Recent transactions involve either a party that is desperate or a healthy multiple that is attractive to both parties, he says.
Lower commodity prices will result in more corporate consolidations, possibly through unsolicited bids. “For players in a position to be opportunistic, certainly you may see more of that.”
When capital begins to flow again in equity and debt markets, “those companies that have their financial books in order will be in a better place to access capital,” he says.
Deals may still be done with cash on hand. The majors, for instance, have more than $100 billion of cash available and “if they want to get a transaction done, they certainly have the dry powder to do it.” Also, independents may use volumetric-production-payment deals and joint ventures to raise money or reduce capex demands.

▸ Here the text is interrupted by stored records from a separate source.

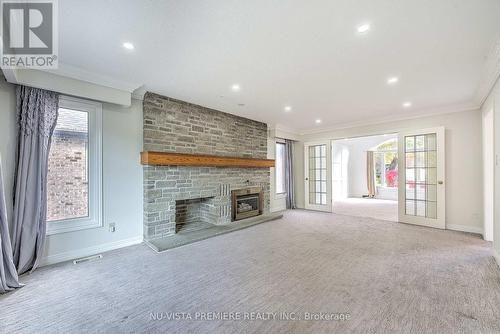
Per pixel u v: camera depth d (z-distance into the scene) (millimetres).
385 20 1801
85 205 3012
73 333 1566
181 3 1607
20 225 2453
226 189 4562
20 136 2498
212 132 4426
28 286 2195
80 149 2977
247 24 1859
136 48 2238
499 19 1774
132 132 3439
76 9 1654
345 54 2340
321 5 1632
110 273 2463
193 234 3746
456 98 3723
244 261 2773
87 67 2656
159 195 3553
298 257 2896
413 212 4652
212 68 2672
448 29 1915
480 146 3922
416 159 4625
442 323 1637
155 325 1640
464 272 2441
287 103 4016
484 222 3670
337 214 5773
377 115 4859
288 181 6578
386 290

“There is money out there. It’s just a matter of matching up the players.”
Private-equity-funded E&Ps are still in the game and will be active, he adds. “They will be more excited about businesses that have less commodity exposure or can be hedged.”
While 2006, 2007 and first-half 2008 set records for transaction activity, third-quarter 2008 activity was down 30% and, at press time, the fourth quarter was experiencing a “stiff decline that could be worse.
“We’re not going to get back (to 2007) levels in a rapid fashion, but we’ll see a pick-up in transaction activity in 2009,” he says. “But it’ll be a far cry from 2007.”